HOME COMPOST FERTILIZER
Do you have a garden or flowerbed?
Are you now purchasing commercial fertilizer? Here's something to think about before you buy another bag. As you know, fertilizer is labeled with three numbers. These three numbers, expressed as percents, refer to how much of each of the three nutrients is contained in that mix of fertilizer. So, you might buy a bag that's labeled "5-10-5." This means that 5% of the mix is one type of nutrient, 10% is another type and 5% the third type. If you total the percentages, you come up with a grand total of 20%. This means that 1/5 of the bag of fertilizer is nutrients. The question is what constitutes the other 80% of the mix you are putting on your flowers and vegetables.
Recent studies show that the other 80% could be almost anything.
Fertilizer companies are under no requirements to identify what they use for filler. However, it has come to light that some of these fillers are made from toxic sludge. I know this sounds insane but you can check the accuracy of the info by doing a search of news articles about fertilizers on the Internet.
Here's a "radical" alternative – make your own compost and use it instead.
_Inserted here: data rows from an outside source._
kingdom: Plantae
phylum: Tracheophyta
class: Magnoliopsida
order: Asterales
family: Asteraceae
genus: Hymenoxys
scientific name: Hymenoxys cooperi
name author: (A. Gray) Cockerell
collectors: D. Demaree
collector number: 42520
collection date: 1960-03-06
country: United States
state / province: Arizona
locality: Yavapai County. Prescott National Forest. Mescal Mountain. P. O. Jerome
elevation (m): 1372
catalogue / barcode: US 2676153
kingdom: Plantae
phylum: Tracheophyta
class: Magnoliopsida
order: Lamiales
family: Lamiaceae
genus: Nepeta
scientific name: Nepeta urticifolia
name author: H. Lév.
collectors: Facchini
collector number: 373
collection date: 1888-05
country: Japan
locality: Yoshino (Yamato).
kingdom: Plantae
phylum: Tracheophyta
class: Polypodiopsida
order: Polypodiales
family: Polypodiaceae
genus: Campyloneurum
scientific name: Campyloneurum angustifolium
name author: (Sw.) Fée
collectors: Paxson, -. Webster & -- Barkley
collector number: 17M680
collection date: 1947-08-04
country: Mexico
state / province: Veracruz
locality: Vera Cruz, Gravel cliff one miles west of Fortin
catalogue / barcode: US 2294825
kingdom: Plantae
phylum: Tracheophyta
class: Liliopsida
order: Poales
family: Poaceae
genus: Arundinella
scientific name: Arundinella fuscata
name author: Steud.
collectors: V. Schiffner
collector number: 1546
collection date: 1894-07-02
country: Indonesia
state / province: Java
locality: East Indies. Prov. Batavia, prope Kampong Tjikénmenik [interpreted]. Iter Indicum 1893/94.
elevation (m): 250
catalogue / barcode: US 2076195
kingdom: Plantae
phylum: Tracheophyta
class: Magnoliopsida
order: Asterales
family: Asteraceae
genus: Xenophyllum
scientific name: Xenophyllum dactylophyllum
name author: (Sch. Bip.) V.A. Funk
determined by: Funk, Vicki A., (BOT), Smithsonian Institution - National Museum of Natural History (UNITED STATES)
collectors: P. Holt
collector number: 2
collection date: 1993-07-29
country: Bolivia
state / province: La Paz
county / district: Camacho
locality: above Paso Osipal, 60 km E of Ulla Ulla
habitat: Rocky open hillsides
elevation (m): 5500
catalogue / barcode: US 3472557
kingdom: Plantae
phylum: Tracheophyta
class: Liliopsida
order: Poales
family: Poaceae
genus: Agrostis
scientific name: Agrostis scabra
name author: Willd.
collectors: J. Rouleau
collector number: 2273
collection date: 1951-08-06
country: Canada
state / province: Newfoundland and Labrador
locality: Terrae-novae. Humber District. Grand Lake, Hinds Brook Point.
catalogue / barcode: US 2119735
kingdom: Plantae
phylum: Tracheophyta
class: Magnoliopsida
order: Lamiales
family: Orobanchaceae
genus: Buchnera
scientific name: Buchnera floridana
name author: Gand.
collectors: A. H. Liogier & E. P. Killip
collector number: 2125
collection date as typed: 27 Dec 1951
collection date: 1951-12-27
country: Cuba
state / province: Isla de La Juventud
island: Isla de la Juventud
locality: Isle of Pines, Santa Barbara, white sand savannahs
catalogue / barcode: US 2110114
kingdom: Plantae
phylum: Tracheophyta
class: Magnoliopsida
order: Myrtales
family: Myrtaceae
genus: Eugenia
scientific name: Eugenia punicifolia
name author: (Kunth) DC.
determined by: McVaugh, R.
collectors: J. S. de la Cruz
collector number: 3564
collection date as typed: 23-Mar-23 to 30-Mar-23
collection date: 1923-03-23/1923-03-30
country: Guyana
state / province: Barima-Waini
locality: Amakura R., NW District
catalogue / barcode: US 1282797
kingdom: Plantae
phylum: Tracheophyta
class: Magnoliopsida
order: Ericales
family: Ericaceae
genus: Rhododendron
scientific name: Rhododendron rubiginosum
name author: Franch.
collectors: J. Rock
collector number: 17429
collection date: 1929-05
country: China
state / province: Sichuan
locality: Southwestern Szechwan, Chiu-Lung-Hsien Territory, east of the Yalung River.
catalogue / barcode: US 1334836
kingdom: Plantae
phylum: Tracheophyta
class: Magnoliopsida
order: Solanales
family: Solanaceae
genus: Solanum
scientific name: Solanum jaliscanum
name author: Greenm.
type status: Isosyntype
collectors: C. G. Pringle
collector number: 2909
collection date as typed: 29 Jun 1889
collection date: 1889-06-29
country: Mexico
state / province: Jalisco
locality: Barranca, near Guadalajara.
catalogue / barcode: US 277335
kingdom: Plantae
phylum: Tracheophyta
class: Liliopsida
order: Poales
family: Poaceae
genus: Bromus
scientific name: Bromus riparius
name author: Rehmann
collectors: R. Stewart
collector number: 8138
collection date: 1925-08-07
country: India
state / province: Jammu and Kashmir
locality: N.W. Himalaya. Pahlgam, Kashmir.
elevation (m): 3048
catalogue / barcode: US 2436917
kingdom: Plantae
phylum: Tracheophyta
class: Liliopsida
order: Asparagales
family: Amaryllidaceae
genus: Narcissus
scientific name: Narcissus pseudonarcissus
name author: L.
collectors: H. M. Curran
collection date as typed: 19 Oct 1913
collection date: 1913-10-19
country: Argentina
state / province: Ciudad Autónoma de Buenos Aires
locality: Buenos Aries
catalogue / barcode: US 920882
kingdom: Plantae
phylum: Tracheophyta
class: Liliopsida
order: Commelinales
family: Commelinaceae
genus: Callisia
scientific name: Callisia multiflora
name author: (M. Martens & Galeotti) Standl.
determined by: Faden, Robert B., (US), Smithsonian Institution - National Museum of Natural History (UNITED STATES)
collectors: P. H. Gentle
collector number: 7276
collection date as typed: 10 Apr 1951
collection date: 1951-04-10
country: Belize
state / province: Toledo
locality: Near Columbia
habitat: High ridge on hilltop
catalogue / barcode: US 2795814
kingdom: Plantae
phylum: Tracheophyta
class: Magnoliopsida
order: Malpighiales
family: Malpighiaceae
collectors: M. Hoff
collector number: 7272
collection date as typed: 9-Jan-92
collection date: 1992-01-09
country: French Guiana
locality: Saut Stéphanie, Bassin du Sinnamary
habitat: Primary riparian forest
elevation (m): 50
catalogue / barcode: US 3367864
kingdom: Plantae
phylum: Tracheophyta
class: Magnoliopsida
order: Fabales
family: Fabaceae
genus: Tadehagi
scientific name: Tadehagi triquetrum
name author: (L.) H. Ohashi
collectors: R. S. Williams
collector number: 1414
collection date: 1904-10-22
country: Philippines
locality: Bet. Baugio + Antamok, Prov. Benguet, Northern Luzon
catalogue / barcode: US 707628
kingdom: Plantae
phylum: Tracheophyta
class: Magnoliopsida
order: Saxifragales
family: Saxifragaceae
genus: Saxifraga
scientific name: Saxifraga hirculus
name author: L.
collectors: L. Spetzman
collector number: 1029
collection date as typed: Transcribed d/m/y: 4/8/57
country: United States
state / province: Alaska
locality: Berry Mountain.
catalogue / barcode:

Making an effective compost heap is extremely easy and accomplishes far more good than anything else you could possibly do with your vegetable waste. To make your very own compost heap, find a place in the sun and make or buy a compost bin. We use a wooden frame with chicken wire, about 3 feet by 3 feet. The key to having a nice, clean compost heap that does not smell or attract furry critters is to put only vegetable matter into it. Never put meat, fat, eggs or any other animal product in your compost heap.
To get started, dump several bags of dried leaves and grass clippings into the compost heap.
Add a few shovels of dirt (the source of bacteria that will chomp up your leftover vegetables). Add vegetable matter – potato peels, rotten onions, uneaten broccoli, etc. Toss the compost material as you would a salad, except that you should use a shovel or pitchfork. At least once a week turn the compost heap to ensure that you get oxygen to the bottom of the pile. It is the oxygen that enables the bacteria to decompose the compost.